TASK OBJECTIVE
Repeat the lines of the listing from the one containing "click here to see them all" through the one containing "clocks are serviced", including both of those lines.
--- INPUT RECORDS ---
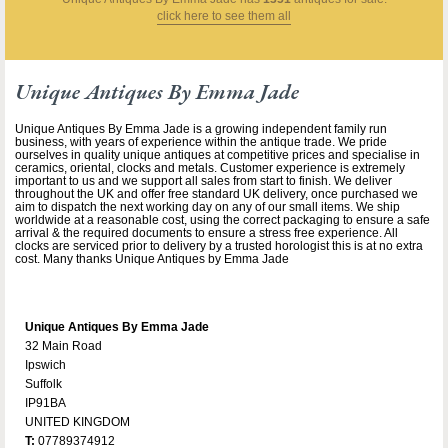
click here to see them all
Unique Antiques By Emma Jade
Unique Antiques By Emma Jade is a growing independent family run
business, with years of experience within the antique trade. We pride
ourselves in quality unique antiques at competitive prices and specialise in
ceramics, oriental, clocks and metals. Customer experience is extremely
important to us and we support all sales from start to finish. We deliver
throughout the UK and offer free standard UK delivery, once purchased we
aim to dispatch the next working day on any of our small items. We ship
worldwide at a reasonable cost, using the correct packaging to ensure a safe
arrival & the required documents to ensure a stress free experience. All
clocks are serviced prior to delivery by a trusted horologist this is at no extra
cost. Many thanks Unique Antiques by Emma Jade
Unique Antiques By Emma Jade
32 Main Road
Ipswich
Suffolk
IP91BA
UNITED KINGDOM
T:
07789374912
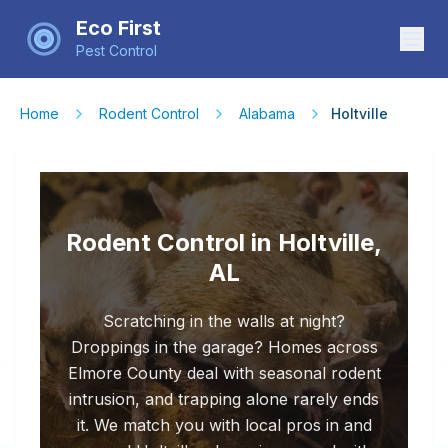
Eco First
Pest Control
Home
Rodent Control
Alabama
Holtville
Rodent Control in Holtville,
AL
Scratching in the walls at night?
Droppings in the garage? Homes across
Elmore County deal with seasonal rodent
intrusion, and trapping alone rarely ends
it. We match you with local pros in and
---
--- INPUT RECORDS ---
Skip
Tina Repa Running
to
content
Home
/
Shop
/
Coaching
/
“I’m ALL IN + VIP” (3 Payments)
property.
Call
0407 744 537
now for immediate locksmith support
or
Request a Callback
---
ANSWER SPACE
click here to see them all
Unique Antiques By Emma Jade
Unique Antiques By Emma Jade is a growing independent family run
business, with years of experience within the antique trade. We pride
ourselves in quality unique antiques at competitive prices and specialise in
ceramics, oriental, clocks and metals. Customer experience is extremely
important to us and we support all sales from start to finish. We deliver
throughout the UK and offer free standard UK delivery, once purchased we
aim to dispatch the next working day on any of our small items. We ship
worldwide at a reasonable cost, using the correct packaging to ensure a safe
arrival & the required documents to ensure a stress free experience. All
clocks are serviced prior to delivery by a trusted horologist this is at no extra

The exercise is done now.